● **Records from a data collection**
· · · ·

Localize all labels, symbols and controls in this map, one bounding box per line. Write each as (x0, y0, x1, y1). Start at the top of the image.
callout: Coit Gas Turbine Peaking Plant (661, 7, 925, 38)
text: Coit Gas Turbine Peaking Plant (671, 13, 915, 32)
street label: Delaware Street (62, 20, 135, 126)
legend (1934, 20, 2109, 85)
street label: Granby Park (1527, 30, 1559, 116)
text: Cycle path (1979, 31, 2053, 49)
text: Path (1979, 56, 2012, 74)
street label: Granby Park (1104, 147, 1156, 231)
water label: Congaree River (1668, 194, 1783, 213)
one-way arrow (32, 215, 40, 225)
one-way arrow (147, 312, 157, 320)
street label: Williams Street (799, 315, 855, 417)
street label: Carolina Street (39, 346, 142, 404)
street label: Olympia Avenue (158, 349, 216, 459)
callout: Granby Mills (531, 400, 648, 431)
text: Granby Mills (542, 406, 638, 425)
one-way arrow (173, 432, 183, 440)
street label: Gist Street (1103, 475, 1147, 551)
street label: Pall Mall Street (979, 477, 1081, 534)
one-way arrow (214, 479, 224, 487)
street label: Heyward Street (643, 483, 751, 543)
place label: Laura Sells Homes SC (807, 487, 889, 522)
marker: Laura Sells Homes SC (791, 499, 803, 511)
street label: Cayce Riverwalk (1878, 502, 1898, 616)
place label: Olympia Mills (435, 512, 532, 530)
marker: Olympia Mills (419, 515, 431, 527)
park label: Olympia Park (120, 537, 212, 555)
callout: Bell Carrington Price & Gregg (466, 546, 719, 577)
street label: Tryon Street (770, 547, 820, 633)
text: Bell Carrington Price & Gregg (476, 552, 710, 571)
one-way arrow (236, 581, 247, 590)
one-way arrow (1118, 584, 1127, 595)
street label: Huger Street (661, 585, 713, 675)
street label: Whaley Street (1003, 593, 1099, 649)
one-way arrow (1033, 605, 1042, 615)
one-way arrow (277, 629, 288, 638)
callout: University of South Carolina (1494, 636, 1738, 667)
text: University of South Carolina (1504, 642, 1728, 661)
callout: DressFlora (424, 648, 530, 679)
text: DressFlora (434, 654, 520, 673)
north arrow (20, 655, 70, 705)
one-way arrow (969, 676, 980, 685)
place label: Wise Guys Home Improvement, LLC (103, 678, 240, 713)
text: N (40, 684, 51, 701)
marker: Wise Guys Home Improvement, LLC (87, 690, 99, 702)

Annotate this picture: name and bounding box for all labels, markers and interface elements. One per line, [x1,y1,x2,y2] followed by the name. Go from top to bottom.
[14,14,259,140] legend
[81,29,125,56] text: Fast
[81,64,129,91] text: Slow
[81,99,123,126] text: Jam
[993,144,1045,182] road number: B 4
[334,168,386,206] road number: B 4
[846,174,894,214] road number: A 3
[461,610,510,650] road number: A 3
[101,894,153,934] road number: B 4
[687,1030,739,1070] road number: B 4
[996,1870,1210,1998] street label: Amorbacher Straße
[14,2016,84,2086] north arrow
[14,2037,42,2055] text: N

· · · ·

● **Assignment**
Each line above must be printed exactly as it appears.

● **Exercise solution**
Localize all labels, symbols and controls in this map, one bounding box per line. Write each as (x0, y0, x1, y1). Start at the top of the image.
callout: Coit Gas Turbine Peaking Plant (661, 7, 925, 38)
text: Coit Gas Turbine Peaking Plant (671, 13, 915, 32)
street label: Delaware Street (62, 20, 135, 126)
legend (1934, 20, 2109, 85)
street label: Granby Park (1527, 30, 1559, 116)
text: Cycle path (1979, 31, 2053, 49)
text: Path (1979, 56, 2012, 74)
street label: Granby Park (1104, 147, 1156, 231)
water label: Congaree River (1668, 194, 1783, 213)
one-way arrow (32, 215, 40, 225)
one-way arrow (147, 312, 157, 320)
street label: Williams Street (799, 315, 855, 417)
street label: Carolina Street (39, 346, 142, 404)
street label: Olympia Avenue (158, 349, 216, 459)
callout: Granby Mills (531, 400, 648, 431)
text: Granby Mills (542, 406, 638, 425)
one-way arrow (173, 432, 183, 440)
street label: Gist Street (1103, 475, 1147, 551)
street label: Pall Mall Street (979, 477, 1081, 534)
one-way arrow (214, 479, 224, 487)
street label: Heyward Street (643, 483, 751, 543)
place label: Laura Sells Homes SC (807, 487, 889, 522)
marker: Laura Sells Homes SC (791, 499, 803, 511)
street label: Cayce Riverwalk (1878, 502, 1898, 616)
place label: Olympia Mills (435, 512, 532, 530)
marker: Olympia Mills (419, 515, 431, 527)
park label: Olympia Park (120, 537, 212, 555)
callout: Bell Carrington Price & Gregg (466, 546, 719, 577)
street label: Tryon Street (770, 547, 820, 633)
text: Bell Carrington Price & Gregg (476, 552, 710, 571)
one-way arrow (236, 581, 247, 590)
one-way arrow (1118, 584, 1127, 595)
street label: Huger Street (661, 585, 713, 675)
street label: Whaley Street (1003, 593, 1099, 649)
one-way arrow (1033, 605, 1042, 615)
one-way arrow (277, 629, 288, 638)
callout: University of South Carolina (1494, 636, 1738, 667)
text: University of South Carolina (1504, 642, 1728, 661)
callout: DressFlora (424, 648, 530, 679)
text: DressFlora (434, 654, 520, 673)
north arrow (20, 655, 70, 705)
one-way arrow (969, 676, 980, 685)
place label: Wise Guys Home Improvement, LLC (103, 678, 240, 713)
text: N (40, 684, 51, 701)
marker: Wise Guys Home Improvement, LLC (87, 690, 99, 702)

Annotate this picture: name and bounding box for all labels, markers and interface elements. One per line, [x1,y1,x2,y2] followed by the name. Go from top to bottom.
[14,14,259,140] legend
[81,29,125,56] text: Fast
[81,64,129,91] text: Slow
[81,99,123,126] text: Jam
[993,144,1045,182] road number: B 4
[334,168,386,206] road number: B 4
[846,174,894,214] road number: A 3
[461,610,510,650] road number: A 3
[101,894,153,934] road number: B 4
[687,1030,739,1070] road number: B 4
[996,1870,1210,1998] street label: Amorbacher Straße
[14,2016,84,2086] north arrow
[14,2037,42,2055] text: N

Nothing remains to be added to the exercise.